Su Domani prosegue il Blog mafie, da un’idea di Attilio Bolzoni e curato insieme a Francesco Trotta. Ogni mese un macro-tema, approfondito con un nuovo contenuto al giorno in collaborazione con l’associazione Cosa vostra. Questa serie pubblicherà ampi stralci delle motivazioni della sentenza di secondo grado del processo sulla trattativa stato-mafia.


Detto questo, altra considerazione merita l’ipotesi che Mori abbia in qualche modo interloquito con Di Maggio, nell’imminenza dell’operazione poi attuata con la scelta del ministro Conso di non rinnovare la massa di decreti (delegati) in scadenza a novembre - ed è certo che si siano incontrati il 22 ottobre per discutere di problematiche attinenti ai detenuti mafiosi al 41 bis, sia pure sotto l’angolazione particolare dei colloqui investigativi (cfr. Ganzer: “il senso era quello di vedere se attraverso il 41 bis c ‘erano segnali di cedimento di qualcuno”) - coltivando un suo interesse strategico a quell’esito.
# # #
- COMPITO ASSEGNATO A -
Rispondi a queste domande sul testo di lettura:
(i) Con chi cura il Blog mafie Attilio Bolzoni?
(ii) In collaborazione con quale associazione viene pubblicato il contenuto quotidiano?
(iii) In quale giorno si sono certamente incontrati Mori e Di Maggio?
- COMPITO ASSEGNATO B -
Secondo il testo di lettura, perché Mori e Di Maggio si sono incontrati il 22 ottobre? Spiegalo in una o due frasi.
L'elenco che viene dopo non serve.

- DATI REGISTRATI -
# # #
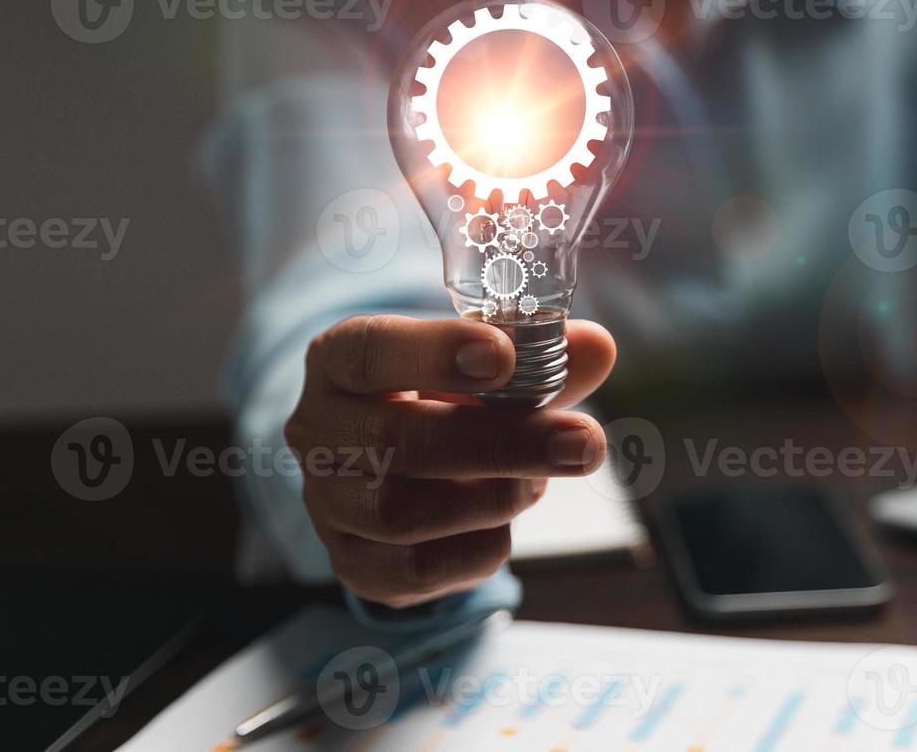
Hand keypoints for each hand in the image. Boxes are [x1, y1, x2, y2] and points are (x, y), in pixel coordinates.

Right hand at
# # #
- SPAZIO RISPOSTA A -
(i) Con Francesco Trotta.
(ii) Con l'associazione Cosa vostra.
(iii) Il 22 ottobre.

- SPAZIO RISPOSTA B -
Si sono incontrati per discutere di problematiche relative ai detenuti mafiosi al 41 bis, dal punto di vista dei colloqui investigativi. Secondo Ganzer, l'obiettivo era vedere se attraverso il 41 bis emergessero segnali di cedimento da parte di qualcuno.